Landmark coordinate records
-- -- --

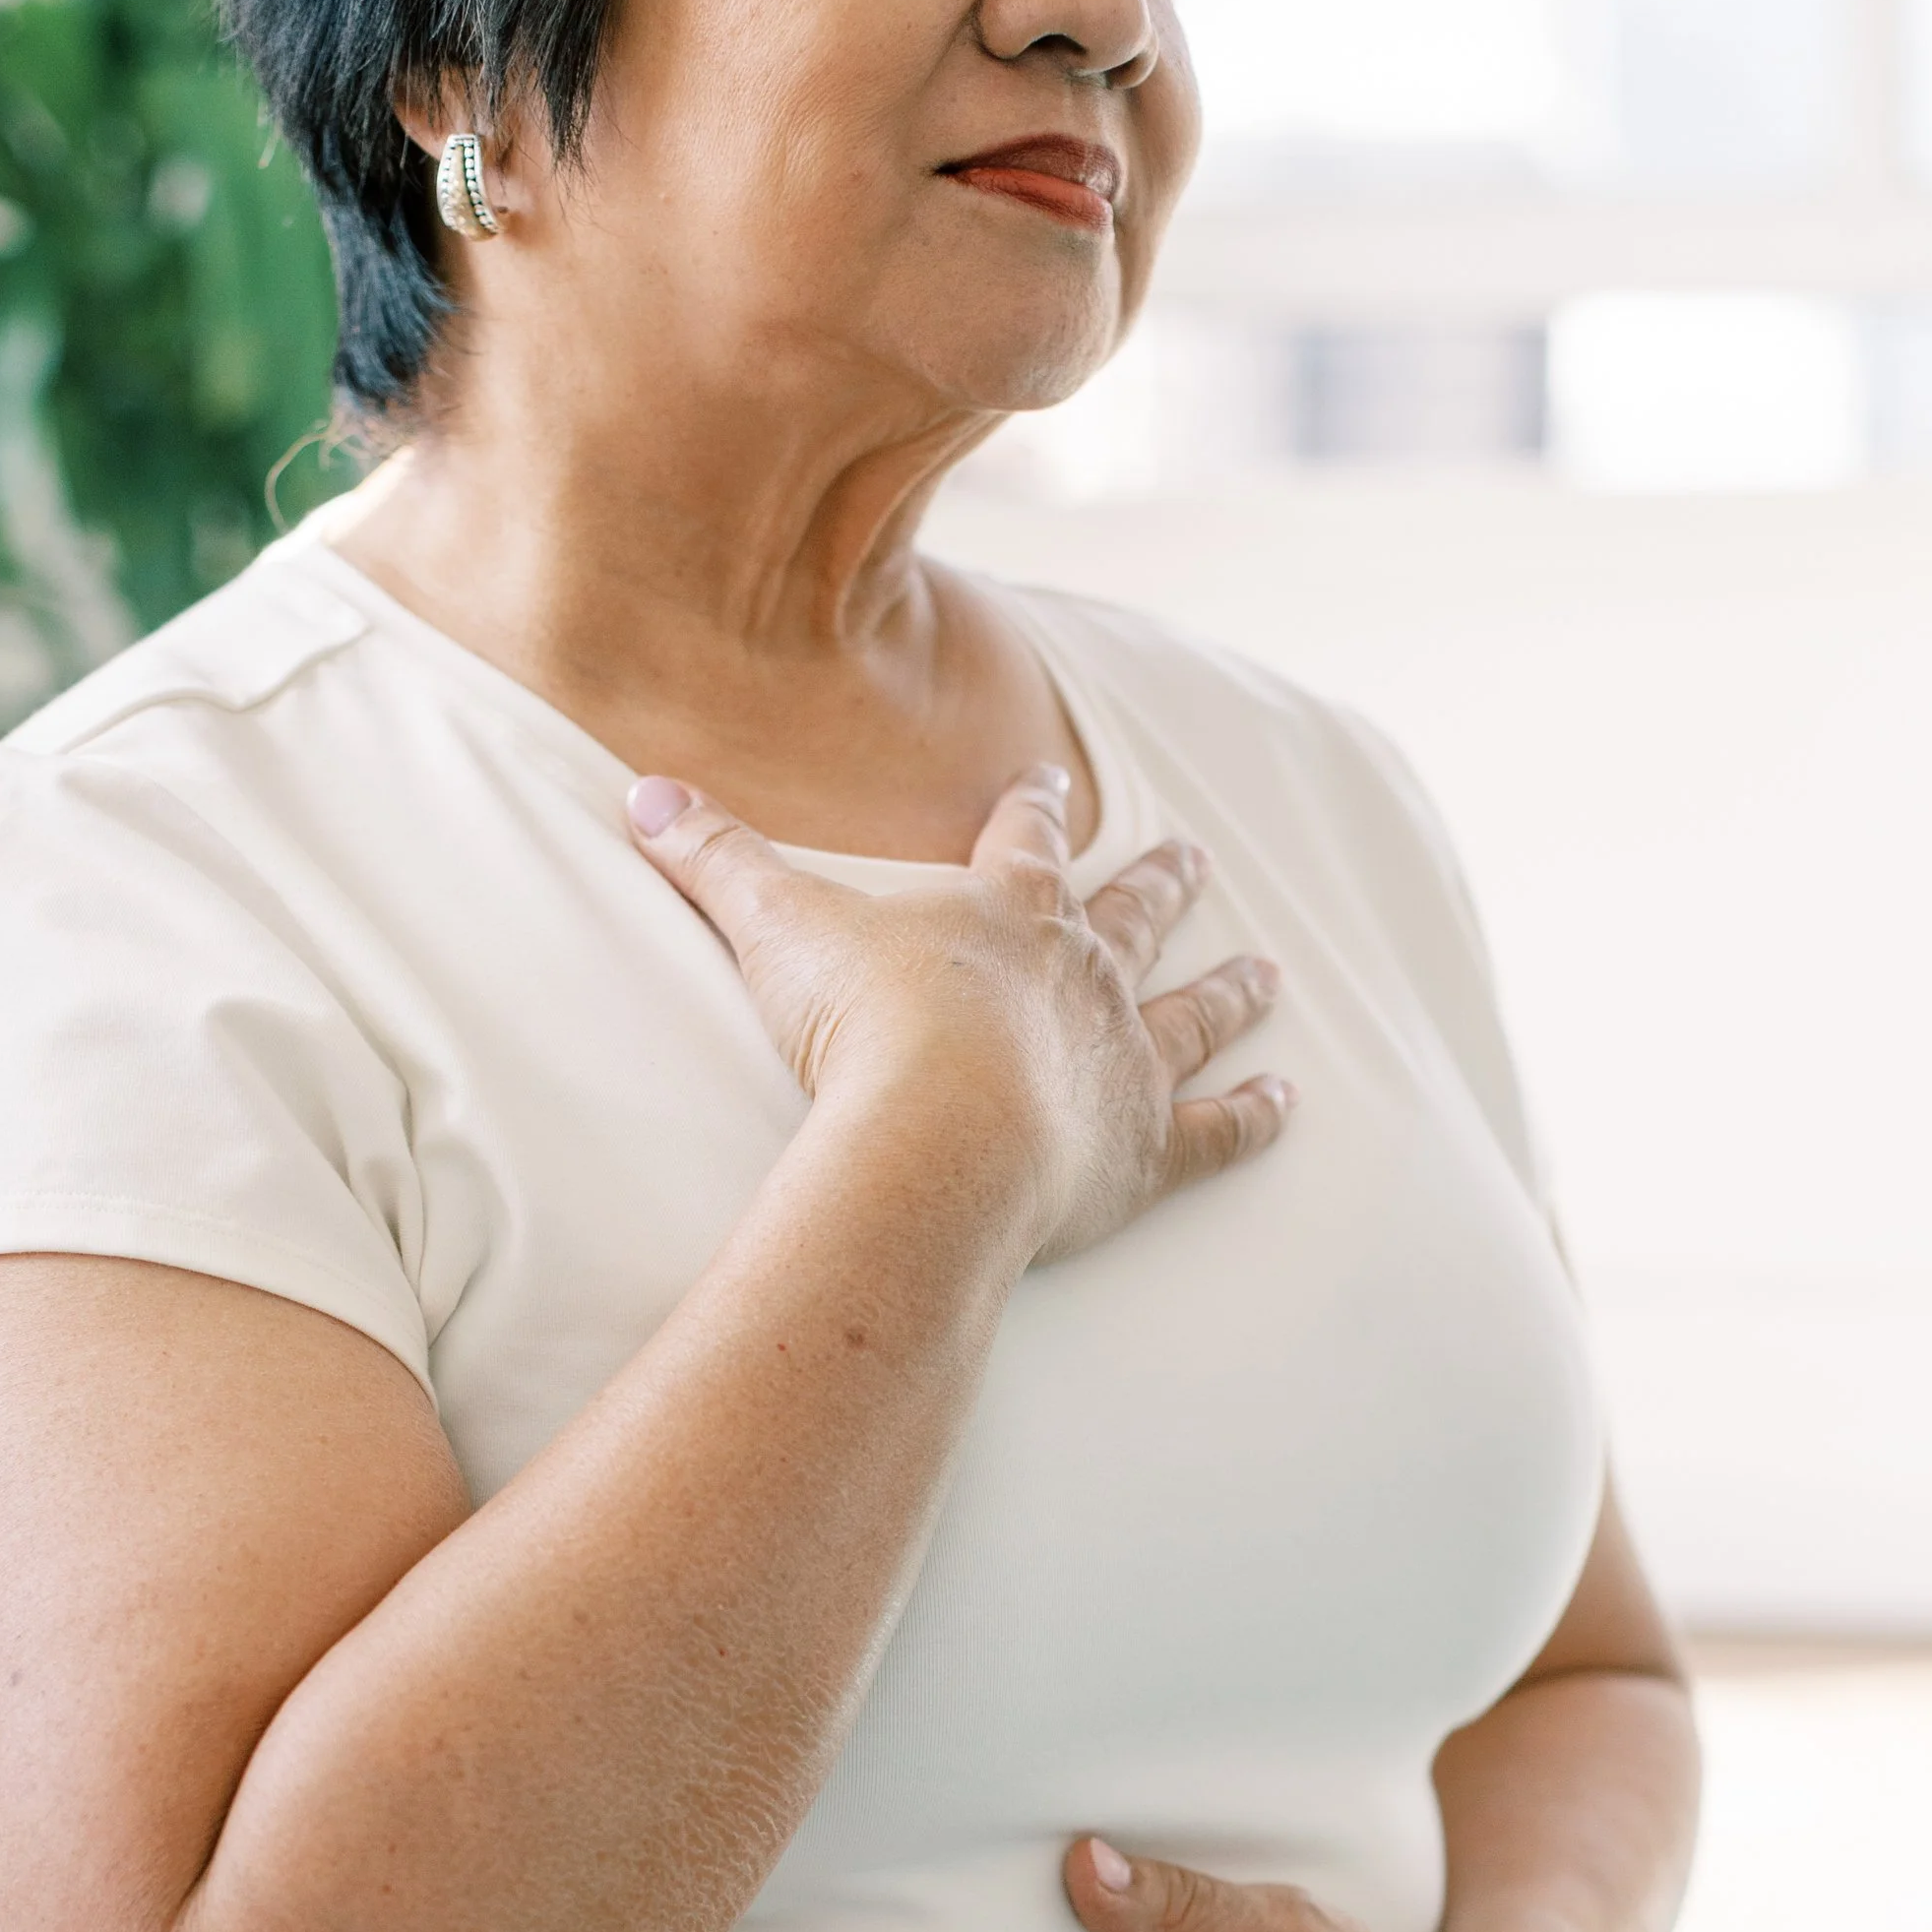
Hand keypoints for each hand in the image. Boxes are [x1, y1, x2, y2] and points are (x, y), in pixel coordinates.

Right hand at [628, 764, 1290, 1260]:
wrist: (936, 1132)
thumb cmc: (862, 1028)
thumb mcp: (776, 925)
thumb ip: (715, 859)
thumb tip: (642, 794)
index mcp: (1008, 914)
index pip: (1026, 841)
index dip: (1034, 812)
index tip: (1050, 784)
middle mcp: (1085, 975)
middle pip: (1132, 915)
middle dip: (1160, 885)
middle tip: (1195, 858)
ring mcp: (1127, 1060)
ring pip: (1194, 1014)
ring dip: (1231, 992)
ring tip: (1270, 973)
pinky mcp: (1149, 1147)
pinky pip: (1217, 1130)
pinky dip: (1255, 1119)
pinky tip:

-- -- --

Using the records above, copy every line that has the word "index" in it.

◆ Answer box ◆
index mcp: (1008, 914)
index pip: (1026, 841)
index dip: (1034, 812)
index tip: (1050, 784)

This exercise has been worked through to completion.